Il monumento ai partigiani




                                    



Racconta Nazario Galassi nella sua opera “ Partigiani nella Linea Gotica:”

Quella straordinaria vicenda che cominciò sul Monte Carnevale per poi svolgersi attorno al grosso rudere di castello medievale dai muri spessi a prova di granata sulla cima di Monte Battaglia non è la più intensa e drammatica fra quelle sostenute dalla 36a, ma assume di gran lunga la valenza maggiore sia militare, sia politica per il ruolo svolto nell’ambito dello scontro decisivo della campagna d’Italia, che un autore ( Ingersoll, Segretissimo) indica come “la più amara, sanguinosa, dura, noiosa e nauseabonda di tutta la seconda guerra mondiale”. I partigiani della 36a consegnando agli americani quelle alture, comprese fra le valli del Senio e del Santerno, tennero aperto un varco, attraverso il quale le truppe alleate avrebbero potuto raggiungere rapidamente Imola e di qui le valli di Comacchio, annientando l’esercito tedesco per arrivare in poco tempo alle Alpi e risolvere in quei giorni la guerra d’Italia, che invece continuò fino al maggio dell’anno successivo (…) Fu un’occasione irripetibile, che purtroppo non si volle afferrare.”

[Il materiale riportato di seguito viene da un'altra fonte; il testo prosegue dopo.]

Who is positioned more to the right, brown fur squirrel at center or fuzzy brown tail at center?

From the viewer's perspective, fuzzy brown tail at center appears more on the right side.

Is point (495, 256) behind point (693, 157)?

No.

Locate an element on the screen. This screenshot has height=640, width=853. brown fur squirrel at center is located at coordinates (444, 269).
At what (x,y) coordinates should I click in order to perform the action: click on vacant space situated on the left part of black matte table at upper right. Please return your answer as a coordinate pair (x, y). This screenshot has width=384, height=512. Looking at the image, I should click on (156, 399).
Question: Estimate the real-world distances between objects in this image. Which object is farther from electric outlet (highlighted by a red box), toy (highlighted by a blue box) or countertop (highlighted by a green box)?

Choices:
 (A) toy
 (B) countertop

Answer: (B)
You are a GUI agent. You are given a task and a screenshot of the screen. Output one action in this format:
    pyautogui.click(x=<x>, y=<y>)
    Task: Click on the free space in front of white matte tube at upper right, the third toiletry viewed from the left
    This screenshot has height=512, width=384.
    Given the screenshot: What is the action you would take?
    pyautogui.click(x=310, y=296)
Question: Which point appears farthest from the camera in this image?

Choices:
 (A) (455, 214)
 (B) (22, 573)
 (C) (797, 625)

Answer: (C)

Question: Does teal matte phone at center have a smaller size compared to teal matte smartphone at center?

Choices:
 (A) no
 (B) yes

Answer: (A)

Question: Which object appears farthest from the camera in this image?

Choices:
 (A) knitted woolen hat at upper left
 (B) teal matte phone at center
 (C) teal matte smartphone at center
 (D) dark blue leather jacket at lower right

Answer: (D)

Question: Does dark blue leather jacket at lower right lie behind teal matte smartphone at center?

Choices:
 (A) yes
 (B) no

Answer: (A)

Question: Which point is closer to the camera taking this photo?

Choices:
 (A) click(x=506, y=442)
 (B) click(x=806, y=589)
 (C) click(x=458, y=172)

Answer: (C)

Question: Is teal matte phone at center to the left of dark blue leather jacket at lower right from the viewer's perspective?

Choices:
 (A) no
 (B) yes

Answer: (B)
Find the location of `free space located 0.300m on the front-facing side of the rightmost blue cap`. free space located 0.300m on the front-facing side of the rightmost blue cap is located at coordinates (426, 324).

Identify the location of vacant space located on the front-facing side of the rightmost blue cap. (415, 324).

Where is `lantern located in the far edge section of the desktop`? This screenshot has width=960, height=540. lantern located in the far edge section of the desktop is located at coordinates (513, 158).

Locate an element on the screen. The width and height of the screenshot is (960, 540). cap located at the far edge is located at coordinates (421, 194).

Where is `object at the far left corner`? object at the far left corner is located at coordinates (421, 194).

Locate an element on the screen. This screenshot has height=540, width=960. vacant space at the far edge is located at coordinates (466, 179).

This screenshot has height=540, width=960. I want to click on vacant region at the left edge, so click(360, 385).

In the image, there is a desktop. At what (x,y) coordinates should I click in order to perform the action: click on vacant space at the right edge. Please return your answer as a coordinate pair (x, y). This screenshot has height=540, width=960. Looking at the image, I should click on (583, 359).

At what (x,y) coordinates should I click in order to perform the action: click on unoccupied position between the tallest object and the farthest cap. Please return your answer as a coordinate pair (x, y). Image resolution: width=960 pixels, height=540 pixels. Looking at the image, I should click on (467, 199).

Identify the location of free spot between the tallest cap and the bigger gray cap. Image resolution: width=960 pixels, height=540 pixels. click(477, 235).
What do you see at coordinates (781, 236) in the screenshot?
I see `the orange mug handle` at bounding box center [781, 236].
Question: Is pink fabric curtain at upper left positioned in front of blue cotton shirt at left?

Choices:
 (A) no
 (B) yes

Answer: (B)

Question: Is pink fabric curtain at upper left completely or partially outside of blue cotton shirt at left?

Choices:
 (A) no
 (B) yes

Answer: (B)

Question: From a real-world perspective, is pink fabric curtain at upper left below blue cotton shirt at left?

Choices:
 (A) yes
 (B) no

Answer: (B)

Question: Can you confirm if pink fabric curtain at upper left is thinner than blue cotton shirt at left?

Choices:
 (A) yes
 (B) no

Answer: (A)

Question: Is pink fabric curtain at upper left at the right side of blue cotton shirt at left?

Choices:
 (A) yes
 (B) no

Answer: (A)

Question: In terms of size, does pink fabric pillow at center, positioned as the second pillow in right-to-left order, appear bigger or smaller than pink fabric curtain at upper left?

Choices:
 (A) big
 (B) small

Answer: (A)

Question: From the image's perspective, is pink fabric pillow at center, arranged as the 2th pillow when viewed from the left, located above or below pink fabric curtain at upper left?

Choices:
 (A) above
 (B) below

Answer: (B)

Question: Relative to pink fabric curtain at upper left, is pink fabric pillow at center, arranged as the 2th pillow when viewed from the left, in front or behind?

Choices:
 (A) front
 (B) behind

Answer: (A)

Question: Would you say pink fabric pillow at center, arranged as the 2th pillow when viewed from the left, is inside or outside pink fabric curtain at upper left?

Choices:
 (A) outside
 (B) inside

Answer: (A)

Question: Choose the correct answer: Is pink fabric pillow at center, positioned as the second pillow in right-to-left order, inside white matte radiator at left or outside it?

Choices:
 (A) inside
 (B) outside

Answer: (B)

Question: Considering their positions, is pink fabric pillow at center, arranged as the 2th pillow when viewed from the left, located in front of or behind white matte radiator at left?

36a Brigata "Bianconcini" Garibaldi
Foto della 36a Brigata Garibaldi scattata nell'estate del 1944 a Molino Boldrino, tra Casola Valsenio e Brisighella. Si riconoscono: il comandante della Brigata Luigi Tinti "Bob" (a torso nudo), alla sua sinistra il comandante di Battaglione Guerrino De Giovanni e (accasciato a destra) Roberto Gherardi, Vice Commissario. Foto donata dal CIDRA di Imola




In particolare Monte Battaglia, occupato e difeso dagli uomini della 36°, fu facilmente raggiunto dagli Alleati che, dopo aver preso Valmaggiore, vi furono guidati dai partigiani stessi lungo un percorso al coperto sul lato sud- orientale del crinale: la più importante delle alture che bloccavano la strada per Imola era stata presa senza combattere grazie alle azioni dei partigiani. 




I ruderi del castello di Monte Battaglia e, 
in primo piano, il monumento ai caduti 
(un corpo a pezzi).






Il monte Battaglia in una foto d'epoca
La controffensiva tedesca non tardò ad arrivare ma trovò la feroce opposizione di partigiani e “blue davils “ americani che tenendo Monte battaglia tolsero ai Tedeschi l’ultimo baluardo difensivo della Linea Gotica. Entrambe le forze in campo continuarono a dissanguarsi, gli Alleati nella difesa di monte Battaglia, i Tedeschi nella riconquista di una postazione ormai militarmente inutile essendo già stato deciso dai “vertici” che qui si arrestavano sia la campagna d’autunno sia l‘offensiva alleata sulla Gotica. Da quel momento, in attesa della primavera, gli Alleati, secondo gli accordi politici precedentemente intercorsi, dovevano limitarsi ad impegnare le armate tedesche immobilizzandole per impedire che fossero spostate su altri fronti di guerra.


Il monte Battaglia, il cui nome,  probabilmente di origine longobarda, non fa riferimento allle battaglie della II guerra mondiale che lo ricoprirono di cadaveri, nella sua vicenda di estremo, inutile baluardo tra due agguerritissimi schieramenti, sembra essere un' ulteriore simbolo dell’assurdità della guerra in tutti i suoi aspetti eroici e retorici: prima ricoperto di cadaveri di varie nazionalità, ora ricoperto di lapidi plurilingue a memento della trasversale follia umana.
Altre lapidi,  in altri monti della,  zona ci ricordano con i loro tristi elenchi di morti questo passato doloroso... 
















A sinistra: una formella in ceramica con il monumento ai partigiani del Passo della Faggiola e, a destra, la lapide con i nomi dei partigiani caduti al Passo della Sambuca.



Fonte: Nazario Galassi: “ Partigiani nella Linea Gotica”, University Press Bologna, 1998.